Automated Compliance Checking of Data Pipelines Using Multi-Agent LLMs
Ensuring that complex data pipelines adhere to a growing web of legal, ethical, and organizational requirements (e.g., GDPR, AI Act) is a major challenge. This thesis will examine how multi-agent LLMs can be used for the automated compliance checking of data pipelines, exploring a novel application of AI for regulatory and policy assurance in data-intensive systems.
Contact persons

The study will include the design of a system where agents parse pipeline specifications, map them to relevant regulatory constraints, and collaboratively reason about compliance violations. The research will involve implementing a prototype that integrates compliance rule sources, pipeline metadata, and multi-agent reasoning strategies. The system will be evaluated on real-world or synthetic data pipelines, assessing the accuracy of compliance detection, scalability, and trustworthiness.
Research Topic Focus
The work to be done includes:
- Literature Review: Study existing research on compliance checking for data pipelines, legal AI, and regulatory reasoning with LLMs.

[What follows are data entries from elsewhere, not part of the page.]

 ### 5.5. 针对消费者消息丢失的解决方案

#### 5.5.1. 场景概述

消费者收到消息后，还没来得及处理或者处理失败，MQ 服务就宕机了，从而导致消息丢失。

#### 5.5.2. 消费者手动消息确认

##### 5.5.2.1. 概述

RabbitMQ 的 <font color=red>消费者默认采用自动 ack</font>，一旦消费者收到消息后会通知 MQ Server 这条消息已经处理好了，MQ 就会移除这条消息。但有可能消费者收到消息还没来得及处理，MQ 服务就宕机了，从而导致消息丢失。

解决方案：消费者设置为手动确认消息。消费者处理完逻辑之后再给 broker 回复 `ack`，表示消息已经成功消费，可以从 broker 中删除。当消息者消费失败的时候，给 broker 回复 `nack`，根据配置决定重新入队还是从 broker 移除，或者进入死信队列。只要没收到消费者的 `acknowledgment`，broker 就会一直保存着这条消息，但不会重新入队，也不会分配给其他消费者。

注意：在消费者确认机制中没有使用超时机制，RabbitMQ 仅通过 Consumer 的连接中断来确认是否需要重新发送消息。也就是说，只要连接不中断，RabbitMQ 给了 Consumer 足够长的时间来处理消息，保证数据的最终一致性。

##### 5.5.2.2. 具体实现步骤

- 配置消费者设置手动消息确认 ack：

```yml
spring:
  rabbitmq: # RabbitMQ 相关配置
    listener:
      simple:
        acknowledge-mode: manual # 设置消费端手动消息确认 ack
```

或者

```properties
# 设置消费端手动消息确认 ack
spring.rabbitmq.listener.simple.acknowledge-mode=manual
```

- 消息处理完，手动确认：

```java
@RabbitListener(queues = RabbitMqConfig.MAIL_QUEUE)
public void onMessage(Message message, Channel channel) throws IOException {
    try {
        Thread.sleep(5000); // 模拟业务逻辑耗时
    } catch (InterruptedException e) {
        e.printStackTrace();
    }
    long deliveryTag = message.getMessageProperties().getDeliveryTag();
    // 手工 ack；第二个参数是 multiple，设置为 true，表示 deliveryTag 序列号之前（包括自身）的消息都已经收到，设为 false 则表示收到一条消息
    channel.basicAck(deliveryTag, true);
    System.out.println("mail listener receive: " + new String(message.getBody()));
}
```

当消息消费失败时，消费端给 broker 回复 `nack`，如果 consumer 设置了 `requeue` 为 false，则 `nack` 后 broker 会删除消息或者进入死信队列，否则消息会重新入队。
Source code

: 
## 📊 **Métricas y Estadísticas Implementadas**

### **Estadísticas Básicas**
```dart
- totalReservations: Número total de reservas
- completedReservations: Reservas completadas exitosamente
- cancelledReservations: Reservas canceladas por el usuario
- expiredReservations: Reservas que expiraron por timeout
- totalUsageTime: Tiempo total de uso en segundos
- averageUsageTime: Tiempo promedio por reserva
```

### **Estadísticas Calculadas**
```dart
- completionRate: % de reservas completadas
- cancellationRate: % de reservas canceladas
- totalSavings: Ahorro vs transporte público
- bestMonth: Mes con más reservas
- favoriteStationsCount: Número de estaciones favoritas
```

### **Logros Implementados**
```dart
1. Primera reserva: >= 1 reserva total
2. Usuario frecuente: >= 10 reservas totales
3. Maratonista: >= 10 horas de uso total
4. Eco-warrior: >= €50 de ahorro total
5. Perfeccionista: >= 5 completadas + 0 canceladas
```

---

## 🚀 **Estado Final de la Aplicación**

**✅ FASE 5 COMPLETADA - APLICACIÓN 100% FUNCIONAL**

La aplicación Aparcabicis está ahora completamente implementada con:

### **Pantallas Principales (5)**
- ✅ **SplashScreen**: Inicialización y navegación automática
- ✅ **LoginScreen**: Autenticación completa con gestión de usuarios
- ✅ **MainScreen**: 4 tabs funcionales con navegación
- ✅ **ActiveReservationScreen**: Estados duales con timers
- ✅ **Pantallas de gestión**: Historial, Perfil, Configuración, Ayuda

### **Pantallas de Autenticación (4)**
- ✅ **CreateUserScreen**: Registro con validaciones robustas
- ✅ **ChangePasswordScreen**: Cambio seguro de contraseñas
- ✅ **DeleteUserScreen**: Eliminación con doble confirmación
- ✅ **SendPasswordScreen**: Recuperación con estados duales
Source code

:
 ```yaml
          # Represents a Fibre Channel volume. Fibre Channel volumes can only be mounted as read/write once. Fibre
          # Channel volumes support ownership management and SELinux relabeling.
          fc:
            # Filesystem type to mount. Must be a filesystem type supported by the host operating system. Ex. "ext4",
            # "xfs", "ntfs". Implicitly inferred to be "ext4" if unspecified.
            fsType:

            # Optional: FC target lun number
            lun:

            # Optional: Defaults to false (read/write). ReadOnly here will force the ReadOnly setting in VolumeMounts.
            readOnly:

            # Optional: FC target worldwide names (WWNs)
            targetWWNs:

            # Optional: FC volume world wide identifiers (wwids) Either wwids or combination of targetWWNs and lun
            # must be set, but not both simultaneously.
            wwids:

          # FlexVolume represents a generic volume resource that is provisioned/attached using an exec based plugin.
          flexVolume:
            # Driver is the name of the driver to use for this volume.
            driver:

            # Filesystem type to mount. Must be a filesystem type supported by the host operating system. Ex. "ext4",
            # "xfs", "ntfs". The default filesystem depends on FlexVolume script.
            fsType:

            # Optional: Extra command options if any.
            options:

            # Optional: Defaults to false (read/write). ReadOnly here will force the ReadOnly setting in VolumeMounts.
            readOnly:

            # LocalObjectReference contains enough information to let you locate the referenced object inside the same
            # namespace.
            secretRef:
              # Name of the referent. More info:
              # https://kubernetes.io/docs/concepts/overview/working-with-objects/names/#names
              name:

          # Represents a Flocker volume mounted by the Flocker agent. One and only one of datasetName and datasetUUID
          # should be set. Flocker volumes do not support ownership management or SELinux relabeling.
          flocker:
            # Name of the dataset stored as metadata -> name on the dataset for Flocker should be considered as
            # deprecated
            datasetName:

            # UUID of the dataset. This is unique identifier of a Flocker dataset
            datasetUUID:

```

- Requirement Gathering: Identify regulatory frameworks and policies relevant for pipelines (e.g., GDPR, AI Act, data locality rules).
- Knowledge Representation: Formalize a subset of compliance rules (e.g., data minimization, consent, logging) into machine-interpretable formats.

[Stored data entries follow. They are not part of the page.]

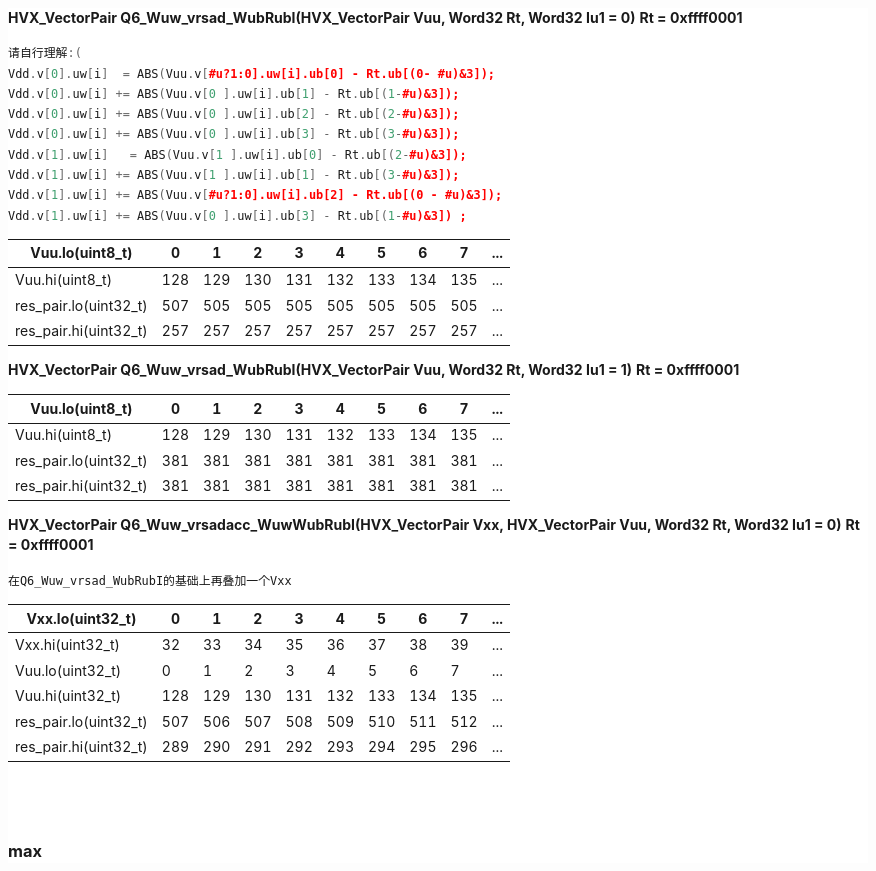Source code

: **HVX_VectorPair Q6_Wuw_vrsad_WubRubI(HVX_VectorPair Vuu, Word32 Rt, Word32 Iu1 = 0)**
**Rt = 0xffff0001**<br>
```cpp
请自行理解:(
Vdd.v[0].uw[i]  = ABS(Vuu.v[#u?1:0].uw[i].ub[0] - Rt.ub[(0- #u)&3]);
Vdd.v[0].uw[i] += ABS(Vuu.v[0 ].uw[i].ub[1] - Rt.ub[(1-#u)&3]);
Vdd.v[0].uw[i] += ABS(Vuu.v[0 ].uw[i].ub[2] - Rt.ub[(2-#u)&3]);
Vdd.v[0].uw[i] += ABS(Vuu.v[0 ].uw[i].ub[3] - Rt.ub[(3-#u)&3]);
Vdd.v[1].uw[i]   = ABS(Vuu.v[1 ].uw[i].ub[0] - Rt.ub[(2-#u)&3]);
Vdd.v[1].uw[i] += ABS(Vuu.v[1 ].uw[i].ub[1] - Rt.ub[(3-#u)&3]);
Vdd.v[1].uw[i] += ABS(Vuu.v[#u?1:0].uw[i].ub[2] - Rt.ub[(0 - #u)&3]);
Vdd.v[1].uw[i] += ABS(Vuu.v[0 ].uw[i].ub[3] - Rt.ub[(1-#u)&3]) ;
```

| Vuu.lo(uint8_t) | 0 | 1 | 2 | 3 | 4 | 5 | 6 | 7 | ... |
|---|---|---|---|---|---|---|---|---|---|
| Vuu.hi(uint8_t) | 128 | 129 | 130 | 131 | 132 | 133 | 134 | 135 | ... |
| res_pair.lo(uint32_t) | 507 | 505 | 505 | 505 | 505 | 505 | 505 | 505 | ... |
| res_pair.hi(uint32_t) | 257 | 257 | 257 | 257 | 257 | 257 | 257 | 257 | ... |

**HVX_VectorPair Q6_Wuw_vrsad_WubRubI(HVX_VectorPair Vuu, Word32 Rt, Word32 Iu1 = 1)**
**Rt = 0xffff0001**<br>

| Vuu.lo(uint8_t) | 0 | 1 | 2 | 3 | 4 | 5 | 6 | 7 | ... |
|---|---|---|---|---|---|---|---|---|---|
| Vuu.hi(uint8_t) | 128 | 129 | 130 | 131 | 132 | 133 | 134 | 135 | ... |
| res_pair.lo(uint32_t) | 381 | 381 | 381 | 381 | 381 | 381 | 381 | 381 | ... |
| res_pair.hi(uint32_t) | 381 | 381 | 381 | 381 | 381 | 381 | 381 | 381 | ... |

**HVX_VectorPair Q6_Wuw_vrsadacc_WuwWubRubI(HVX_VectorPair Vxx, HVX_VectorPair Vuu, Word32 Rt, Word32 Iu1 = 0)**
**Rt = 0xffff0001**<br>
```cpp
在Q6_Wuw_vrsad_WubRubI的基础上再叠加一个Vxx
```

| Vxx.lo(uint32_t) | 0 | 1 | 2 | 3 | 4 | 5 | 6 | 7 | ... |
|---|---|---|---|---|---|---|---|---|---|
| Vxx.hi(uint32_t) | 32 | 33 | 34 | 35 | 36 | 37 | 38 | 39 | ... |
| Vuu.lo(uint32_t) | 0 | 1 | 2 | 3 | 4 | 5 | 6 | 7 | ... |
| Vuu.hi(uint32_t) | 128 | 129 | 130 | 131 | 132 | 133 | 134 | 135 | ... |
| res_pair.lo(uint32_t) | 507 | 506 | 507 | 508 | 509 | 510 | 511 | 512 | ... |
| res_pair.hi(uint32_t) | 289 | 290 | 291 | 292 | 293 | 294 | 295 | 296 | ... |

<br>
<br>

### max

- Agent Design: Define specialized agents such as:
- Rule Extraction Agent (maps text to structured constraints).
- Pipeline Analyzer Agent (extracts pipeline metadata and processes).
- Compliance Checker Agent (matches pipeline behavior with rules).

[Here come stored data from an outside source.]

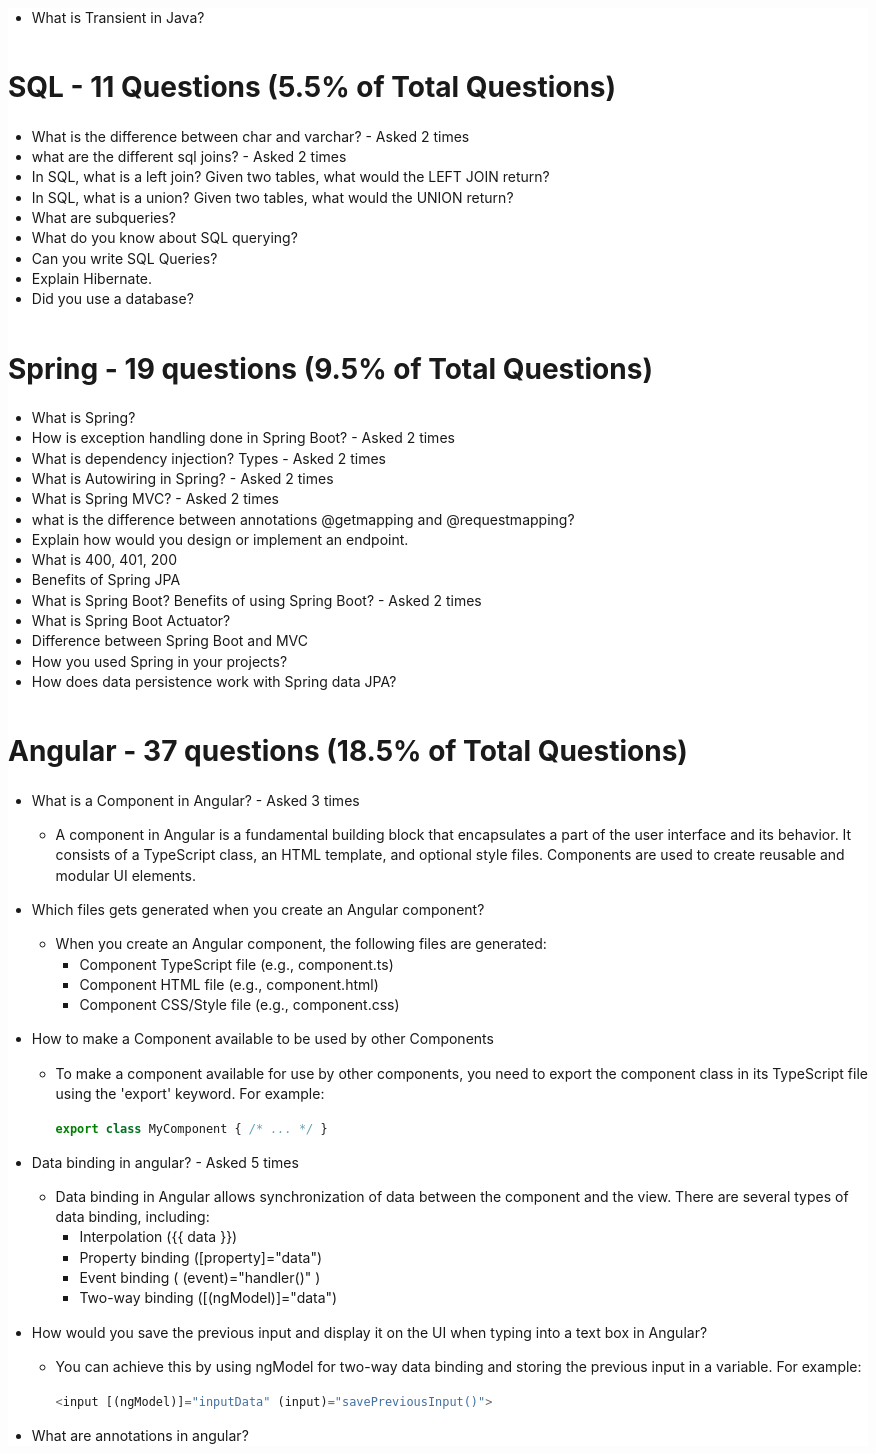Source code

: - What is Transient in Java?

# SQL - 11 Questions (5.5% of Total Questions)
- What is the difference between char and varchar? - Asked 2 times
- what are the different sql joins? - Asked 2 times
- In SQL, what is a left join? Given two tables, what would the LEFT JOIN return?
- In SQL, what is a union? Given two tables, what would the UNION return?
- What are subqueries?
- What do you know about SQL querying?
- Can you write SQL Queries?
- Explain Hibernate.
- Did you use a database?

# Spring - 19 questions (9.5% of Total Questions)
- What is Spring?
- How is exception handling done in Spring Boot? - Asked 2 times
- What is dependency injection? Types - Asked 2 times
- What is Autowiring in Spring? - Asked 2 times
- What is Spring MVC? - Asked 2 times
- what is the difference between annotations @getmapping and @requestmapping?
- Explain how would you design or implement an endpoint.
- What is 400, 401, 200
- Benefits of Spring JPA
- What is Spring Boot? Benefits of using Spring Boot? - Asked 2 times
- What is Spring Boot Actuator?
- Difference between Spring Boot and MVC
- How you used Spring in your projects?
- How does data persistence work with Spring data JPA?

# Angular - 37 questions (18.5% of Total Questions)
- What is a Component in Angular? - Asked 3 times
    - A component in Angular is a fundamental building block that encapsulates a part of the user interface and its behavior. It consists of a TypeScript class, an HTML template, and optional style files. Components are used to create reusable and modular UI elements.
- Which files gets generated when you create an Angular component?
    - When you create an Angular component, the following files are generated:
        - Component TypeScript file (e.g., component.ts)
        - Component HTML file (e.g., component.html)
        - Component CSS/Style file (e.g., component.css)

- How to make a Component available to be used by other Components
    - To make a component available for use by other components, you need to export the component class in its TypeScript file using the 'export' keyword. For example:
        ```typescript
        export class MyComponent { /* ... */ }
        ```
- Data binding in angular? - Asked 5 times
    - Data binding in Angular allows synchronization of data between the component and the view. There are several types of data binding, including:
        - Interpolation ({{ data }})
        - Property binding ([property]="data")
        - Event binding ( (event)="handler()" )
        - Two-way binding ([(ngModel)]="data")
- How would you save the previous input and display it on the UI when typing into a text box in Angular?
    - You can achieve this by using ngModel for two-way data binding and storing the previous input in a variable. For example:
        ```typescript
        <input [(ngModel)]="inputData" (input)="savePreviousInput()">
        ```
- What are annotations in angular?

- Reporting Agent (generates compliance reports and recommendations).
- Prototype Development: Implement a working system integrating agents, pipeline metadata, and compliance rules.
- Case Studies: Apply the prototype to synthetic and real-world pipeline examples (e.g., bioinformatics workflows, IoT data pipelines).
- Evaluation: Assess accuracy, false positives/negatives, scalability, and explainability of compliance assessments.
- Discussion: Analyze the results, limitations, and implications of the approach for automated governance.
Expected Results and Learning Outcome
- Expected Contribution:
- A functional prototype of a multi-agent system for automated compliance checking.
- A novel methodology and empirical insights into applying LLMs for regulatory assurance in data systems.
- Learning Outcomes:
- Practical experience building and evaluating multi-agent LLM systems.
- An interdisciplinary understanding of the intersection between AI, data engineering, and regulatory compliance (Legal Tech).
- Skills in knowledge representation and applying AI for complex reasoning tasks.
Qualifications
- Required: Strong programming experience in Python.
- Knowledge: A solid understanding of LLMs and fundamental data engineering concepts.
- Interest: A keen interest in topics such as data privacy, AI ethics, and regulatory technology (RegTech) is essential for this thesis.
- Advantageous: Familiarity with knowledge representation (e.g., ontologies, RDF) or prior exposure to legal or policy documents would be a plus.
References
- Sen, S., LexAlign: Towards a Multiagent AI System for Regulatory Compliance of Data/AI Pipelines.